What the task asks: Please give the rows again from the start through the line containing "text_box Use Case", changing "document elements" to "layout elements" and leaving everything else the same.

Data in this exercise:
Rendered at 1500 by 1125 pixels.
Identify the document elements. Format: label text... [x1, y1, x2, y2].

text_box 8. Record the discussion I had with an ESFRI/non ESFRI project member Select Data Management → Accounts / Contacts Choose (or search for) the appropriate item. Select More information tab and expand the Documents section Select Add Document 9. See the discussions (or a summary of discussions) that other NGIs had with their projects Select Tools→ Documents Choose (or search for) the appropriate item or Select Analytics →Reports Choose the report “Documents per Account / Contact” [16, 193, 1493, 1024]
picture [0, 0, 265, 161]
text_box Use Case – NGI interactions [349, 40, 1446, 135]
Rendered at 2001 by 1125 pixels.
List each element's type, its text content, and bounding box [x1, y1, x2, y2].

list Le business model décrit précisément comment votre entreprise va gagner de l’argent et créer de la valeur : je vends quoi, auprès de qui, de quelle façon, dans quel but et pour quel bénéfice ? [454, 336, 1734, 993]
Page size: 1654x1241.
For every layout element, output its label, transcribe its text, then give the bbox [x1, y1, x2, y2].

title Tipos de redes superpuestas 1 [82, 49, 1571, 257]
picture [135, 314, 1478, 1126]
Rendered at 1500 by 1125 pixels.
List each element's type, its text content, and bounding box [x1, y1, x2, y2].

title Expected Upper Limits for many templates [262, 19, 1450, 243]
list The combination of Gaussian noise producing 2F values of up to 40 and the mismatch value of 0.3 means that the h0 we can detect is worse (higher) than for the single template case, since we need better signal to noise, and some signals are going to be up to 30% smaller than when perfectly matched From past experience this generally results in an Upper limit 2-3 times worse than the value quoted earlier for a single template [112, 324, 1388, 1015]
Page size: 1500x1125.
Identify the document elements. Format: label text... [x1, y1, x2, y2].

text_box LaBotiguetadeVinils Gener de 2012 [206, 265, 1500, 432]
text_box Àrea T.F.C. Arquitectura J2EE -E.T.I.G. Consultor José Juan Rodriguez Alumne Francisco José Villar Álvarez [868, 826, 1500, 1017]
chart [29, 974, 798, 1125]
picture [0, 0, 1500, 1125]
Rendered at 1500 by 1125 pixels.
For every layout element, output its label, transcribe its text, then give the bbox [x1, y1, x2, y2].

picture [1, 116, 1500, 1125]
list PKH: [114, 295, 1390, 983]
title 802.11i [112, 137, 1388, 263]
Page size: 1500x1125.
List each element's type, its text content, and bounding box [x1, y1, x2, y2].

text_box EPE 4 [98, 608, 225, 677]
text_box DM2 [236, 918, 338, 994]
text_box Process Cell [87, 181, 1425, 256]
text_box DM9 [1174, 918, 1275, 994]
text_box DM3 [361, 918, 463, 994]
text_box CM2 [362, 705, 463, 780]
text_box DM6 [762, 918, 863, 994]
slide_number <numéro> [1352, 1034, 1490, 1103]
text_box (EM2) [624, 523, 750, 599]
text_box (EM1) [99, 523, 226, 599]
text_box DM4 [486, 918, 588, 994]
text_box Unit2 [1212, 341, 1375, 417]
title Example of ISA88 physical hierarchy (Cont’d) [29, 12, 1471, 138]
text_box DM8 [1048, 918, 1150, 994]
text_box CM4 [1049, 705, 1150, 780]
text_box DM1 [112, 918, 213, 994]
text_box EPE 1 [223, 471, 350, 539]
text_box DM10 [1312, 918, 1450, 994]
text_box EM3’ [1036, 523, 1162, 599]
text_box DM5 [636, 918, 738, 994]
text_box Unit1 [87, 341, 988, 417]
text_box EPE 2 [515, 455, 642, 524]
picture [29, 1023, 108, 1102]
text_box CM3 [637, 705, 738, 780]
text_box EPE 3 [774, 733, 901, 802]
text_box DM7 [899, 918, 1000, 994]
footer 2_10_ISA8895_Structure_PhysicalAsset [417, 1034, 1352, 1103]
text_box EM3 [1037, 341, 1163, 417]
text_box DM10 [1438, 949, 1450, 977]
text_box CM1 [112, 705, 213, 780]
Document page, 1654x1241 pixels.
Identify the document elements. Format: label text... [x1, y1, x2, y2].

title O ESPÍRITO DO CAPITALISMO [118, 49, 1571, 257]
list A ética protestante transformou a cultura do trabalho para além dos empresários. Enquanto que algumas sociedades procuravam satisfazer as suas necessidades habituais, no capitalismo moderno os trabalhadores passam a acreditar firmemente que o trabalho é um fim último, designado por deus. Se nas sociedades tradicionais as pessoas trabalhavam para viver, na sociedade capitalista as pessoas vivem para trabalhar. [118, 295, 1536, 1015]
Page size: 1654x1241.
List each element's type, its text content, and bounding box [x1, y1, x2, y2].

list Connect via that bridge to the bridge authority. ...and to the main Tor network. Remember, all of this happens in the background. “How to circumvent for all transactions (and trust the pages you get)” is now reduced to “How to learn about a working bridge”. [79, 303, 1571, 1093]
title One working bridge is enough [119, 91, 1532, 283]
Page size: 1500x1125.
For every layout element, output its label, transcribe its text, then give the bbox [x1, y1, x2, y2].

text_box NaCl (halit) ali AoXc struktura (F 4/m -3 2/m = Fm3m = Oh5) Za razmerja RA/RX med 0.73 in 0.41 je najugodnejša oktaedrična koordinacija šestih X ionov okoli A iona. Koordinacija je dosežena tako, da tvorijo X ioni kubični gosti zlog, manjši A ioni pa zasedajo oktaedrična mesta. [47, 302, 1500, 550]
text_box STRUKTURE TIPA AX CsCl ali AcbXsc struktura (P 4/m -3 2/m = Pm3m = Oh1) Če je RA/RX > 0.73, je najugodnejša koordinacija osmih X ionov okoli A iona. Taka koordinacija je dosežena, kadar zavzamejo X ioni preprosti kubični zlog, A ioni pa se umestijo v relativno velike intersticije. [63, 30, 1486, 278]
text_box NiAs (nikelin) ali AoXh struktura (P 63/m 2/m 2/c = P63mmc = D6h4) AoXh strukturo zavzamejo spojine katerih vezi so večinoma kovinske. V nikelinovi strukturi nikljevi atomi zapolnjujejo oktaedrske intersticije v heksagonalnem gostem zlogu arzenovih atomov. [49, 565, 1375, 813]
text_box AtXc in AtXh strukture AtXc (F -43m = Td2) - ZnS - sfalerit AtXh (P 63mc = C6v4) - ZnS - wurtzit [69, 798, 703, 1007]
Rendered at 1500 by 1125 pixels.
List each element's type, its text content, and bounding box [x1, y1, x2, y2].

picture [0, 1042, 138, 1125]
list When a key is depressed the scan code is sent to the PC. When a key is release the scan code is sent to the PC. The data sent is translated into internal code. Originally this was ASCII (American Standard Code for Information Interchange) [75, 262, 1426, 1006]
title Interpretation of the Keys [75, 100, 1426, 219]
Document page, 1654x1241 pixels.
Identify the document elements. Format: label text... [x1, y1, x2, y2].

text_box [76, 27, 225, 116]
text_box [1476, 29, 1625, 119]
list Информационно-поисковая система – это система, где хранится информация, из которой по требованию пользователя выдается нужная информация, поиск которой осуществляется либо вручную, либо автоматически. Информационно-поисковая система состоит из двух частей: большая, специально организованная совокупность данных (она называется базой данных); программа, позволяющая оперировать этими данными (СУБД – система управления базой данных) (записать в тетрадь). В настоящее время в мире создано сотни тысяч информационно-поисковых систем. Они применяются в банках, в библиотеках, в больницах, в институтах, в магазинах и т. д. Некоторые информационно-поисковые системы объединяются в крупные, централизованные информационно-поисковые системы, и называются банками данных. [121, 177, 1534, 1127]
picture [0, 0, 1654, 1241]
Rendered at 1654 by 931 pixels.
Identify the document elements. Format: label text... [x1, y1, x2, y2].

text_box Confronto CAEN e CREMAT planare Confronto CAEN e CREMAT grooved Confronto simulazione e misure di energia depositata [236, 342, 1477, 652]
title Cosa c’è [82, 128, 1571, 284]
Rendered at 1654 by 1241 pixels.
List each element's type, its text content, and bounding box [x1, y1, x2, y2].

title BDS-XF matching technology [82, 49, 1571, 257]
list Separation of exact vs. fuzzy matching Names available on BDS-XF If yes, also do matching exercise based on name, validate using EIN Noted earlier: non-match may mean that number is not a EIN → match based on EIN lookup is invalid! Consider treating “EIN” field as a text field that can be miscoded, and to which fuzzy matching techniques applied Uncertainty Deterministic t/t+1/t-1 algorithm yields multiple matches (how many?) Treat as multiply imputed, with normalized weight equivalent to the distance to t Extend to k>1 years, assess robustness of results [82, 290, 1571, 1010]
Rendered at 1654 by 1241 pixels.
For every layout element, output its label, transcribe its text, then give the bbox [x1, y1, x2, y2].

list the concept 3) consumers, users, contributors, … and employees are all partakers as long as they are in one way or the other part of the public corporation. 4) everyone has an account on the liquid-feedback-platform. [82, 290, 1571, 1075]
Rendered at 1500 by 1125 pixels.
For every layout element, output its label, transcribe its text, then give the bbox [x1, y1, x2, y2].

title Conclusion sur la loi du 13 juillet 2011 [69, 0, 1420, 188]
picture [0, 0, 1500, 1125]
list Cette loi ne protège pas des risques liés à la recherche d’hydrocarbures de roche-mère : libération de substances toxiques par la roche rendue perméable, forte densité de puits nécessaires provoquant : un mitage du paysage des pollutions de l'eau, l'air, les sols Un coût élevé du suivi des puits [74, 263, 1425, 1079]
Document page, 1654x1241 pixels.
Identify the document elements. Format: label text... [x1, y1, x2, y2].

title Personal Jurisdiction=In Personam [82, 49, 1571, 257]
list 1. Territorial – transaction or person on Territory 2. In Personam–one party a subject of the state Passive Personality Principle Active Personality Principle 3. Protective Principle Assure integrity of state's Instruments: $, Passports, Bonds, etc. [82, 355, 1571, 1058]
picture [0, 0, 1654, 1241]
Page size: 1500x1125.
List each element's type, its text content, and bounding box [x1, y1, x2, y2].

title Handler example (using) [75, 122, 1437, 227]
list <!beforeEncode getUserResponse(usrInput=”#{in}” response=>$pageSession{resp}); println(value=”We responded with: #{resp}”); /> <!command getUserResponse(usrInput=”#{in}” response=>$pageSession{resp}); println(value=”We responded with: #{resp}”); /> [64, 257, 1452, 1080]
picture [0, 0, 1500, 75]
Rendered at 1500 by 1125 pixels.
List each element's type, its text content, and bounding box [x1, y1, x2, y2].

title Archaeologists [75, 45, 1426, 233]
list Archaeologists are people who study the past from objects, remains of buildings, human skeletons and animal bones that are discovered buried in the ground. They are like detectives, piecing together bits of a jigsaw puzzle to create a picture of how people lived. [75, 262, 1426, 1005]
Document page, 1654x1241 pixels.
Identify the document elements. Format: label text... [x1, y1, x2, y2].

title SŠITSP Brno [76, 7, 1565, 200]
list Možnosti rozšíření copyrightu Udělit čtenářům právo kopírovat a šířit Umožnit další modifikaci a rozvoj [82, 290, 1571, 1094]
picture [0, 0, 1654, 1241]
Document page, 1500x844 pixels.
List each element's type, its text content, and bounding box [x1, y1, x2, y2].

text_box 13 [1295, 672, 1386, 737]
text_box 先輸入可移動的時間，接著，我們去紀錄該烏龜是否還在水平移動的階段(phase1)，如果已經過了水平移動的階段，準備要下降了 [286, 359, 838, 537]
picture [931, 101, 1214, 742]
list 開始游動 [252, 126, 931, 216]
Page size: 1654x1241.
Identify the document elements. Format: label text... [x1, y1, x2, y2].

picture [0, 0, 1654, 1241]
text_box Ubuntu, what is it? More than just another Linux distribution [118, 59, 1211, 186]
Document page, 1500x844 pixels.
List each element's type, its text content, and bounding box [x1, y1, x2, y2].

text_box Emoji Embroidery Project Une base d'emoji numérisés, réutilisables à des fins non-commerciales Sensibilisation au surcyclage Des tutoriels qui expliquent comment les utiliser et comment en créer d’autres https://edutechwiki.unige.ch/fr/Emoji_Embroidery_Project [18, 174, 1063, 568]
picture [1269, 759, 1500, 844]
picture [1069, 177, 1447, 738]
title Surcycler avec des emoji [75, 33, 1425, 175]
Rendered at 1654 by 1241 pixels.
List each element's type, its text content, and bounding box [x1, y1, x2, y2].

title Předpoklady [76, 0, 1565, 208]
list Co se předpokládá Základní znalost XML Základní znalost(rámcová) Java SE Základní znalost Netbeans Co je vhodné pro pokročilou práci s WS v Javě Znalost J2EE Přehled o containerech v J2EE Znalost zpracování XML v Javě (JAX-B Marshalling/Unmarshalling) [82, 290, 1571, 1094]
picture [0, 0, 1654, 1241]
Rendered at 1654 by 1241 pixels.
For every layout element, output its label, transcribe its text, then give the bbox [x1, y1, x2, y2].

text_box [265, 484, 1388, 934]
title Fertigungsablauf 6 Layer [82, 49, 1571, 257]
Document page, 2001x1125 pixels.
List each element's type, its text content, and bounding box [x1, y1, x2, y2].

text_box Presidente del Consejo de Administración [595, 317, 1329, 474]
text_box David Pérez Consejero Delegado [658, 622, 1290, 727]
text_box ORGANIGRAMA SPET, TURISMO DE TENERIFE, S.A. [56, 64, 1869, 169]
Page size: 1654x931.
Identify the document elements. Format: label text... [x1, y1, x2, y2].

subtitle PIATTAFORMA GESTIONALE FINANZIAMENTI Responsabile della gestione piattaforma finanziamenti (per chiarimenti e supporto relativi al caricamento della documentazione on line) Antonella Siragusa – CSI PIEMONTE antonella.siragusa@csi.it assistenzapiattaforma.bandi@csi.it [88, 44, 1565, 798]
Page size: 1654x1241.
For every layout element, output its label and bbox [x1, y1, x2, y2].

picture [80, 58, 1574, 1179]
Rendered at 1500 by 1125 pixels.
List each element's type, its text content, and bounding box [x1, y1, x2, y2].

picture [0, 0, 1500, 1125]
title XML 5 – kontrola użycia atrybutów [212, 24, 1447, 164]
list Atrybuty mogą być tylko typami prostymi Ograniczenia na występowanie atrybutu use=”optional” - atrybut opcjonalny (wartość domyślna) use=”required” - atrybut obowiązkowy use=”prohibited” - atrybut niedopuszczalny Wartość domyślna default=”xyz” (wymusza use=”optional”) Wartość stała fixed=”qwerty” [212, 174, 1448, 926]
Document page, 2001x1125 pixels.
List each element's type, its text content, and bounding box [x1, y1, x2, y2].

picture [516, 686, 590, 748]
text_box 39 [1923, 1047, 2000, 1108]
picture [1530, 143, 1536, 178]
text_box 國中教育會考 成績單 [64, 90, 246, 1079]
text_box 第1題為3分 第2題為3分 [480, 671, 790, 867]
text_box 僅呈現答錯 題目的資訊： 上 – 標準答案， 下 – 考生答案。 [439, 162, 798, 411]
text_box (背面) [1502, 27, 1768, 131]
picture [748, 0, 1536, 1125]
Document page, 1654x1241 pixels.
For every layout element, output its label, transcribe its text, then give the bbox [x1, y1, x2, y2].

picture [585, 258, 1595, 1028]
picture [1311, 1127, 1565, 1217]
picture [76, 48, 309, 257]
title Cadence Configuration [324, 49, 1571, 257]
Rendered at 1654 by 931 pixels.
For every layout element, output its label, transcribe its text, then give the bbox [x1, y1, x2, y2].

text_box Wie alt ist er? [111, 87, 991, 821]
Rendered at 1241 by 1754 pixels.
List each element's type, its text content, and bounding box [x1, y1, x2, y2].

Answer to the task:
Rendered at 1500 by 1125 pixels.
Identify the layout elements. Format: label text... [x1, y1, x2, y2].

text_box 8. Record the discussion I had with an ESFRI/non ESFRI project member Select Data Management → Accounts / Contacts Choose (or search for) the appropriate item. Select More information tab and expand the Documents section Select Add Document 9. See the discussions (or a summary of discussions) that other NGIs had with their projects Select Tools→ Documents Choose (or search for) the appropriate item or Select Analytics →Reports Choose the report “Documents per Account / Contact” [16, 193, 1493, 1024]
picture [0, 0, 265, 161]
text_box Use Case – NGI interactions [349, 40, 1446, 135]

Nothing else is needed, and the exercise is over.